How Do LCDs Work?

June 18, 2019

On the most basic level, most (not all) LCDs change the polarization state of light passing through a layer of liquid crystal material. The geometry of that layer is controlled by a competition between boundary conditions and an applied electric field. Usually, for this type of LCD, nematic liquid crystals are used with special coatings applied to the rear and front substrates. The coatings serve to create the boundary conditions and to apply the required electric field. On the outside of the LCD cell, optical films (including polarizer films) are attached. They translate the change in polarization of the light into a bright and dark contrast. The display structure gets assembled in such a way that zero applied field gives one extreme brightness state and fully applied field results in the other extreme. An intermediate field creates an intermediate brightness level.

The most common materials used to impose boundary conditions are called polyimides. A solution (or a precursor) of a polyimide is deposited on the substrates and cured. The type of polyimide and the type of liquid crystal define what angle the liquid crystal molecules will assume at the contact point between the polyimide and the liquid crystal. If the materials are ‘similar’, the LC molecules lay flat. If they are dissimilar (like oil and water), the LC molecules stand upright. ‘Molecular engineering’ is used to achieve the ideal angle for the application, which is different for different kind of displays. In order to define the direction of alignment, the polyimide surface is uni-directionally rubbed or brushed. LC molecules align parallel to that rubbing direction. If the angle and rubbing direction do not match on the two alignment surfaces, the liquid crystal alignment is elastically deformed. The nematic LC molecules want to be parallel to each other, but if the rubbing direction on either surface is orthogonal, the LC molecules are forced to twist very slightly from molecule to molecule until across the entire layer the direction has turned by 90°. There are three principal modes of deformation possible in a nematic liquid crystal. Each has its own elastic constant (spring constant). Some deformation may require more or less force, depending on the molecular structure of the liquid crystal. The three principal deformations are called ‘splay’, ‘bend’, and ‘twist’.

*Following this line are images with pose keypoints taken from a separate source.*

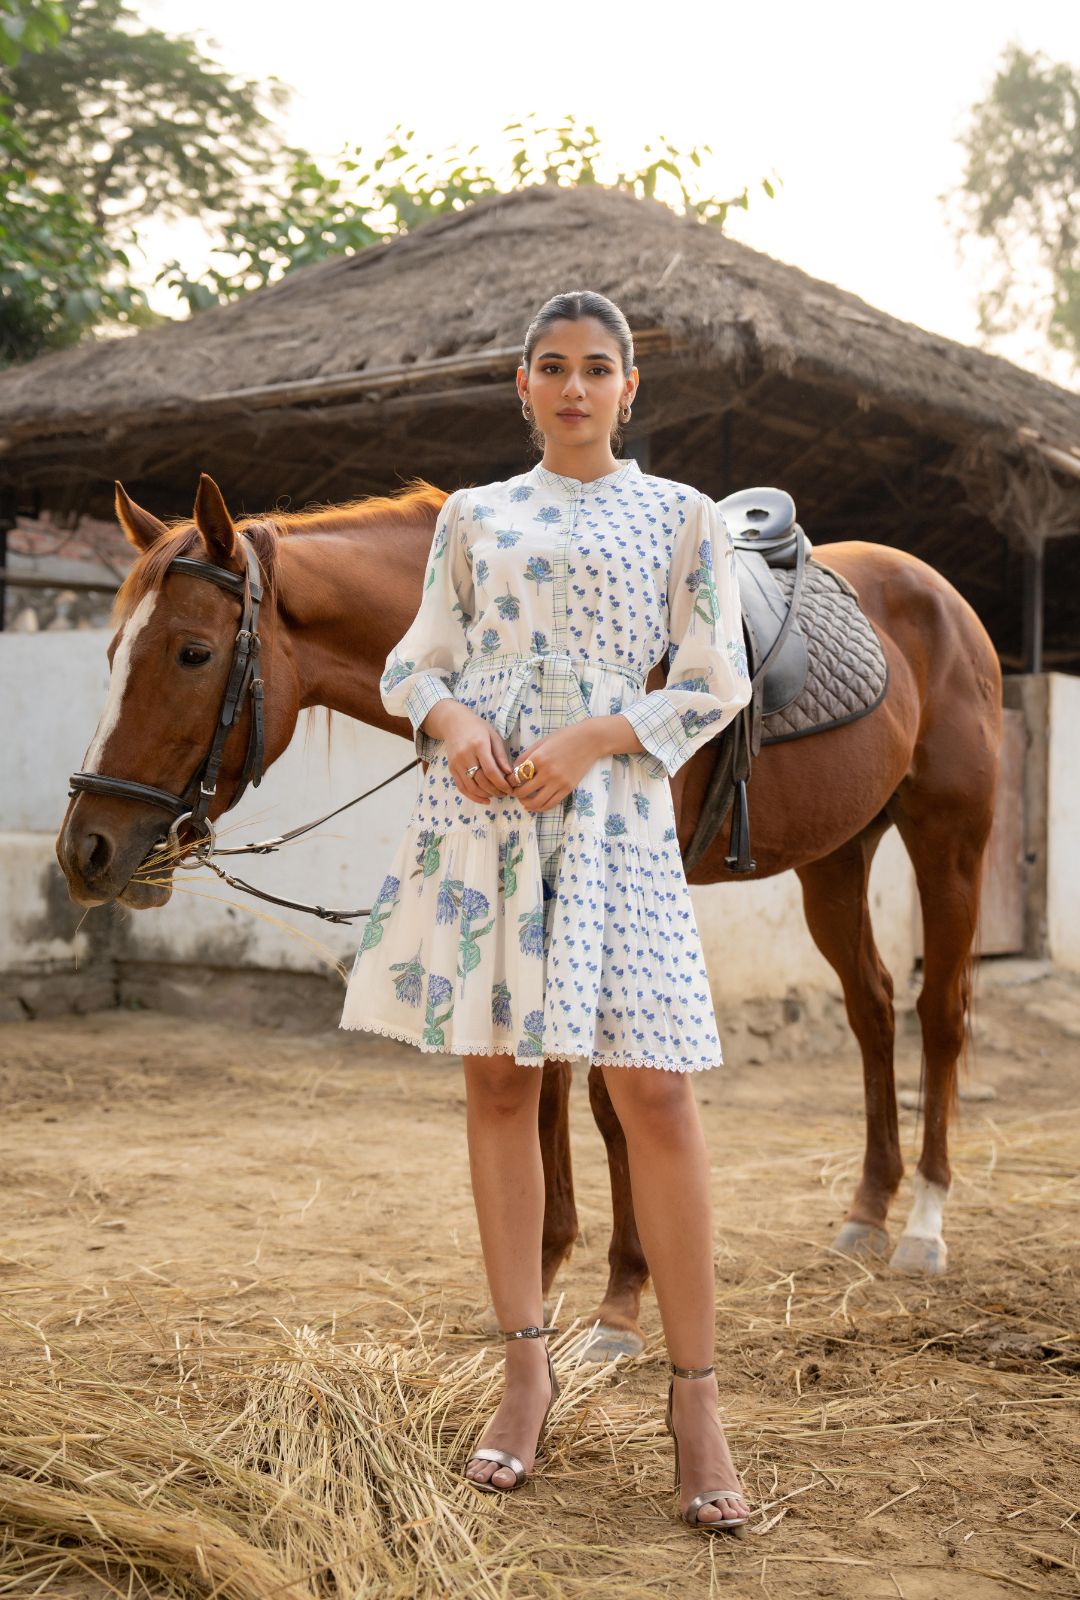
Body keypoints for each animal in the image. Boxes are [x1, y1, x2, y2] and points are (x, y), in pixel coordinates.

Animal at [59, 467, 1004, 1356]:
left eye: (191, 652)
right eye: (108, 652)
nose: (86, 850)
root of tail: (945, 598)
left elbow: (611, 1106)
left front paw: (621, 1304)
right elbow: (545, 1082)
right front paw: (537, 1281)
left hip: (949, 841)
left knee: (939, 1014)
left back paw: (923, 1226)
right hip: (837, 858)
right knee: (874, 1006)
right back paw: (867, 1212)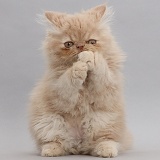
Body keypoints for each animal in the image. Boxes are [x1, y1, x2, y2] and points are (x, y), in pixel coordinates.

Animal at [28, 4, 132, 158]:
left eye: (92, 41)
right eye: (68, 44)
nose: (81, 46)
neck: (85, 82)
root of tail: (79, 144)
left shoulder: (108, 84)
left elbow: (101, 68)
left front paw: (89, 57)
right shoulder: (58, 89)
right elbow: (68, 80)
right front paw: (78, 68)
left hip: (106, 121)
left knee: (106, 140)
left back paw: (106, 151)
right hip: (47, 121)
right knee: (54, 141)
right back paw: (50, 150)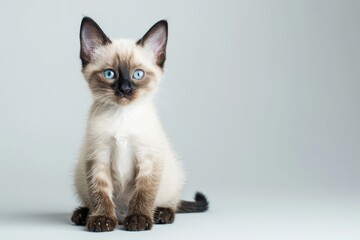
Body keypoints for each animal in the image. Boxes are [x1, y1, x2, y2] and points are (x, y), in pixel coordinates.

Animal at [71, 15, 208, 232]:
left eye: (138, 74)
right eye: (110, 74)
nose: (125, 89)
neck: (122, 115)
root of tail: (121, 214)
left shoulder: (148, 158)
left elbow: (144, 194)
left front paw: (138, 220)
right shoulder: (98, 157)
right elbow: (100, 193)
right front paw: (101, 219)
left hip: (174, 173)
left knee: (172, 203)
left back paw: (161, 214)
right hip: (79, 176)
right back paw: (84, 214)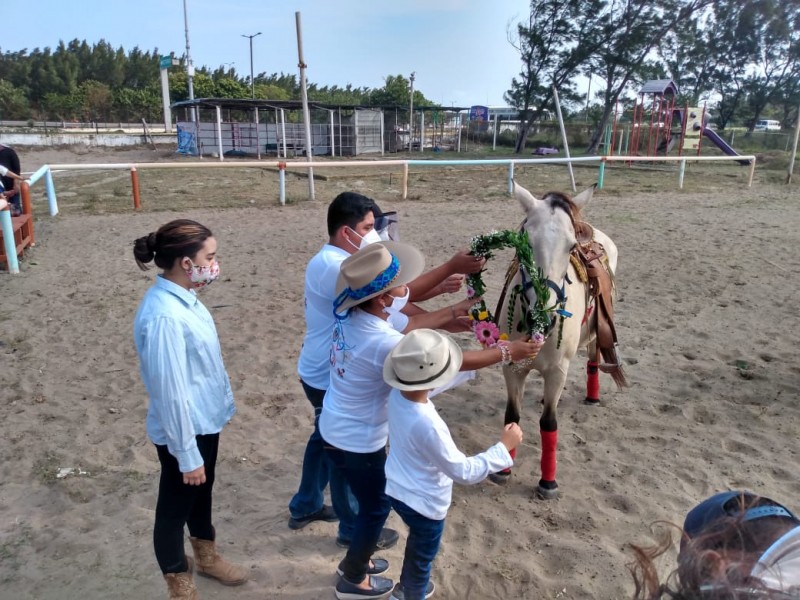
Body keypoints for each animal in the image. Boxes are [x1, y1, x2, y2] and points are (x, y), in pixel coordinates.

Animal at [494, 182, 624, 496]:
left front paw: (547, 482)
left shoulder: (557, 371)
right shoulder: (511, 368)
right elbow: (512, 416)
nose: (544, 316)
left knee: (592, 359)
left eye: (571, 247)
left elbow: (549, 423)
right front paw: (503, 469)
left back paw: (592, 397)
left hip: (595, 333)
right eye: (523, 241)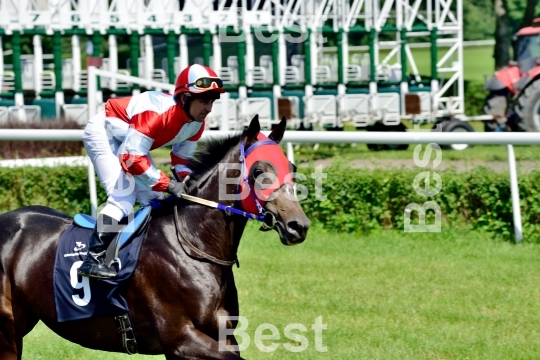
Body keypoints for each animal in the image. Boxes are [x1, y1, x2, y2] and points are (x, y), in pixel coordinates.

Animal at [0, 116, 310, 360]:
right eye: (258, 171)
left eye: (292, 168)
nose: (299, 226)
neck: (192, 246)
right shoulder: (181, 338)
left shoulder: (215, 336)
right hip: (9, 327)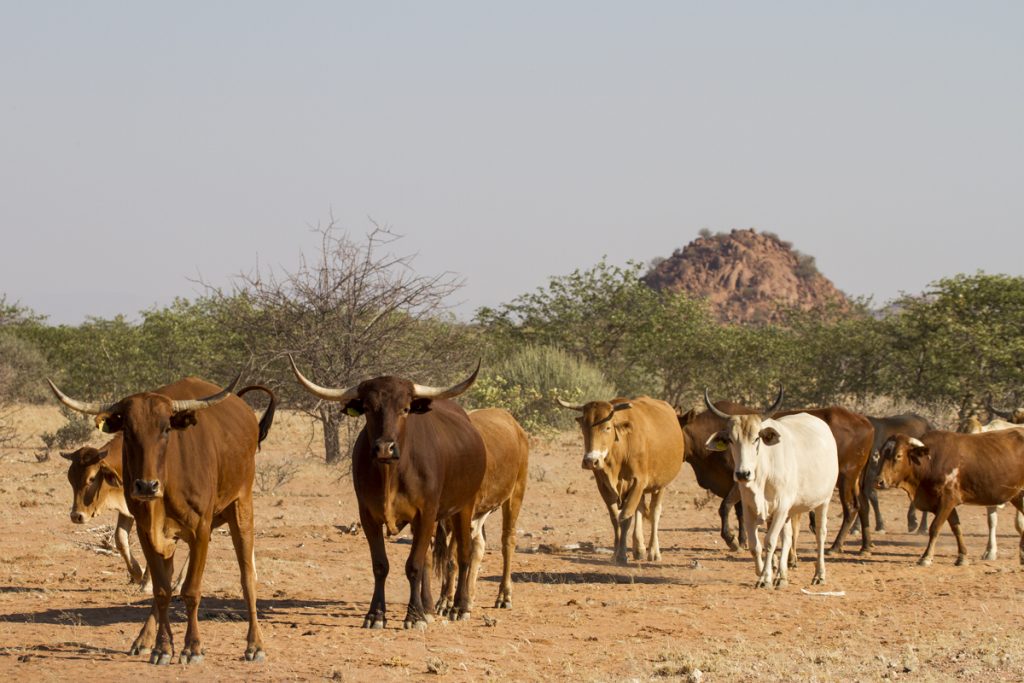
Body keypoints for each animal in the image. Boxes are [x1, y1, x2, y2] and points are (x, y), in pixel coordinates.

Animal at [47, 376, 272, 663]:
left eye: (166, 429)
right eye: (128, 430)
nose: (146, 486)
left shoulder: (200, 529)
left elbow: (191, 590)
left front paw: (192, 647)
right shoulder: (146, 530)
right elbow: (161, 590)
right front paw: (162, 647)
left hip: (241, 506)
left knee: (247, 577)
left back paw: (255, 644)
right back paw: (143, 639)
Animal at [288, 358, 487, 630]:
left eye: (405, 408)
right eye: (368, 408)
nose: (385, 448)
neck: (390, 474)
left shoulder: (425, 514)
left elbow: (413, 565)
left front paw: (413, 617)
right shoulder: (368, 517)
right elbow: (381, 565)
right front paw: (376, 614)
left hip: (464, 507)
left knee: (463, 553)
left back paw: (459, 607)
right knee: (430, 558)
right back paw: (427, 607)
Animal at [557, 395, 684, 565]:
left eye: (607, 427)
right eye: (584, 427)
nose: (591, 461)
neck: (621, 449)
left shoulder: (638, 482)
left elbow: (625, 517)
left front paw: (623, 555)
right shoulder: (603, 485)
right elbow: (615, 518)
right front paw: (615, 553)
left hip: (660, 484)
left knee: (655, 512)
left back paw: (653, 551)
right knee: (640, 509)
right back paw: (639, 549)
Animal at [704, 389, 839, 589]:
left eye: (756, 438)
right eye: (730, 440)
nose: (743, 473)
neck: (762, 474)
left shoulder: (781, 508)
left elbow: (770, 542)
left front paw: (765, 578)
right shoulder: (750, 508)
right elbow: (755, 545)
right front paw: (762, 571)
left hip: (823, 500)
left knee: (820, 534)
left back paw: (819, 575)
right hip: (791, 510)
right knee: (788, 536)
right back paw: (782, 577)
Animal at [876, 432, 1024, 565]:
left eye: (898, 455)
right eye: (882, 454)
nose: (879, 481)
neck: (930, 463)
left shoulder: (947, 500)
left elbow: (935, 527)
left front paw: (926, 557)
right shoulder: (944, 504)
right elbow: (956, 528)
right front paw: (962, 557)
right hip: (1017, 497)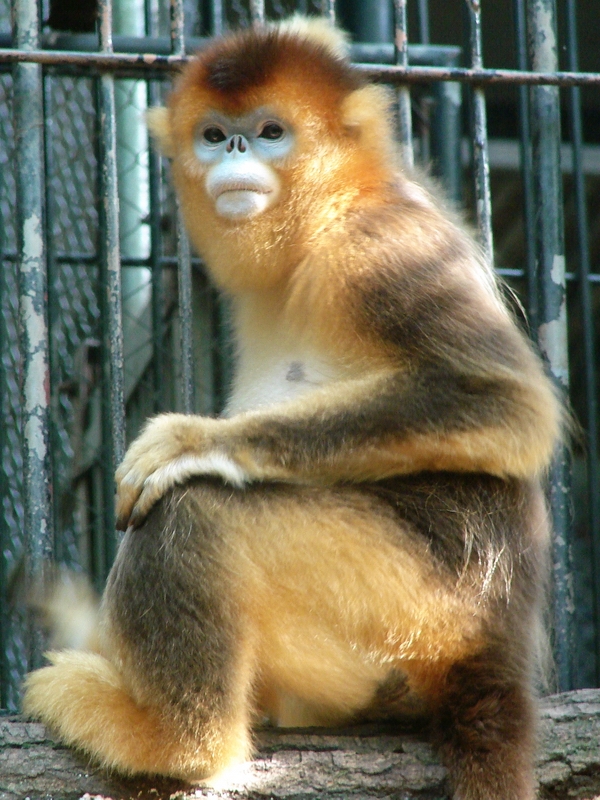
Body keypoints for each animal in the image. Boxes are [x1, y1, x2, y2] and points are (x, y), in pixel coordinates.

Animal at [23, 16, 562, 800]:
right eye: (215, 134)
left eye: (271, 131)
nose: (238, 152)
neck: (319, 224)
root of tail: (495, 651)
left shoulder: (382, 248)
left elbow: (509, 405)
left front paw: (196, 441)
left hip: (412, 608)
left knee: (195, 510)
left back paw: (171, 741)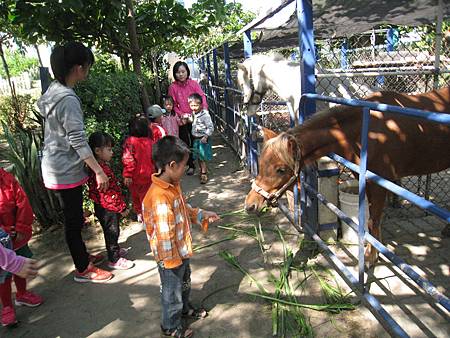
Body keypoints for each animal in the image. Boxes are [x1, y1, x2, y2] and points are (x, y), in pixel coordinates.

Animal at [244, 86, 450, 264]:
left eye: (281, 169)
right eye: (261, 164)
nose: (250, 205)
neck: (364, 133)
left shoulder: (379, 183)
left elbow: (373, 220)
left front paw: (370, 257)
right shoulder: (364, 181)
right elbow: (372, 218)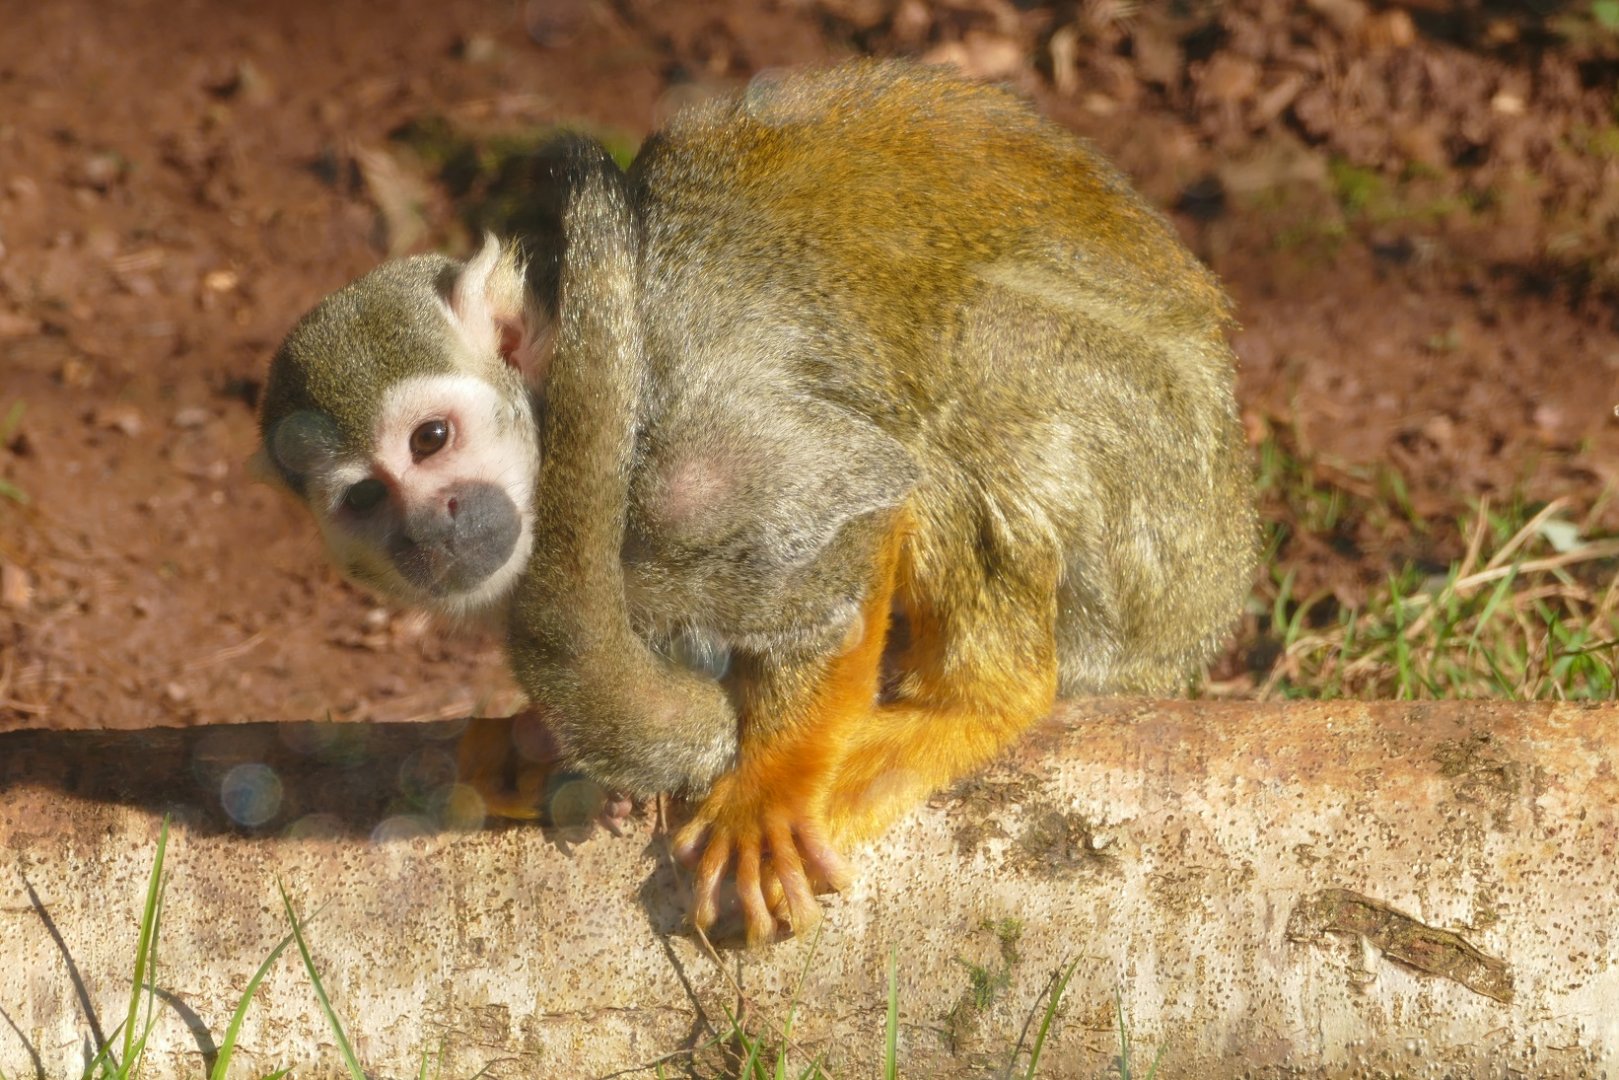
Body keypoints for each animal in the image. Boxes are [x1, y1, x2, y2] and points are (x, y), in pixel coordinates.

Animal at [257, 60, 1257, 946]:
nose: (433, 526)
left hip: (1153, 504)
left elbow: (857, 513)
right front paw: (540, 740)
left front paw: (770, 785)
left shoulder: (687, 438)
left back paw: (975, 702)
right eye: (364, 499)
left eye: (431, 439)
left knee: (974, 367)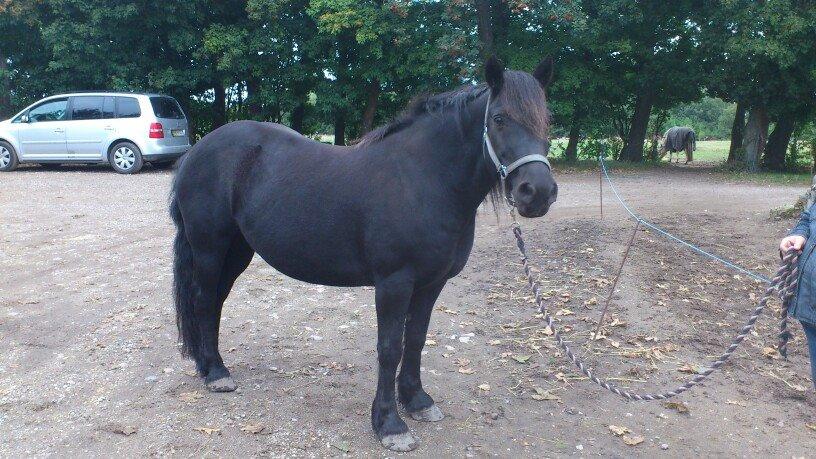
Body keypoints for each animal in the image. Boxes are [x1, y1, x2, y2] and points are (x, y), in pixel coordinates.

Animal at [169, 57, 556, 452]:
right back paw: (216, 373)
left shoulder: (432, 283)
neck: (424, 179)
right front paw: (390, 424)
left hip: (236, 251)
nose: (538, 192)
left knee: (215, 301)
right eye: (499, 118)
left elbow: (416, 339)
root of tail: (195, 152)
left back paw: (207, 365)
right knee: (203, 300)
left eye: (547, 119)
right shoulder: (393, 284)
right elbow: (390, 348)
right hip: (209, 247)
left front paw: (417, 401)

The most common way to apply a force to deform the liquid crystal structure is applying an electric field (magnetic would also work) across the liquid crystal layer or parallel to the liquid crystal layer. In order to apply the field, it is necessary to have a transparent conductor so that the effect of the liquid crystal on light can be observed. Indium-Tin-Oxide is such a conductor.

LCD manufacturers either buy ITO coated glass, or do the ITO coating as part of the manufacturing process. The ITO layer gets defined into shapes and patterns as needed by photolithography. The shapes and patterns of the two ITO layers (front and back) define the pixels and icons on the display.

In an applied field, the liquid crystal molecules want to align with respect to the field in such a way that the energy is minimized. If the field is strong enough, the molecular order imposed by the boundary conditions is overcome and the field determines the alignment of the molecules. If the field is weaker, the structure is deformed by the field. In either case, when the field is removed, the effect of the boundary conditions takes over and the liquid crystal alignment returns to the state before field application. It behaves like a spring that gets deformed when a force is applied, then returns to its original shape when the force is removed.

In summary, the combined structure acts as an electrically tunable shutter that lets more or less light pass through.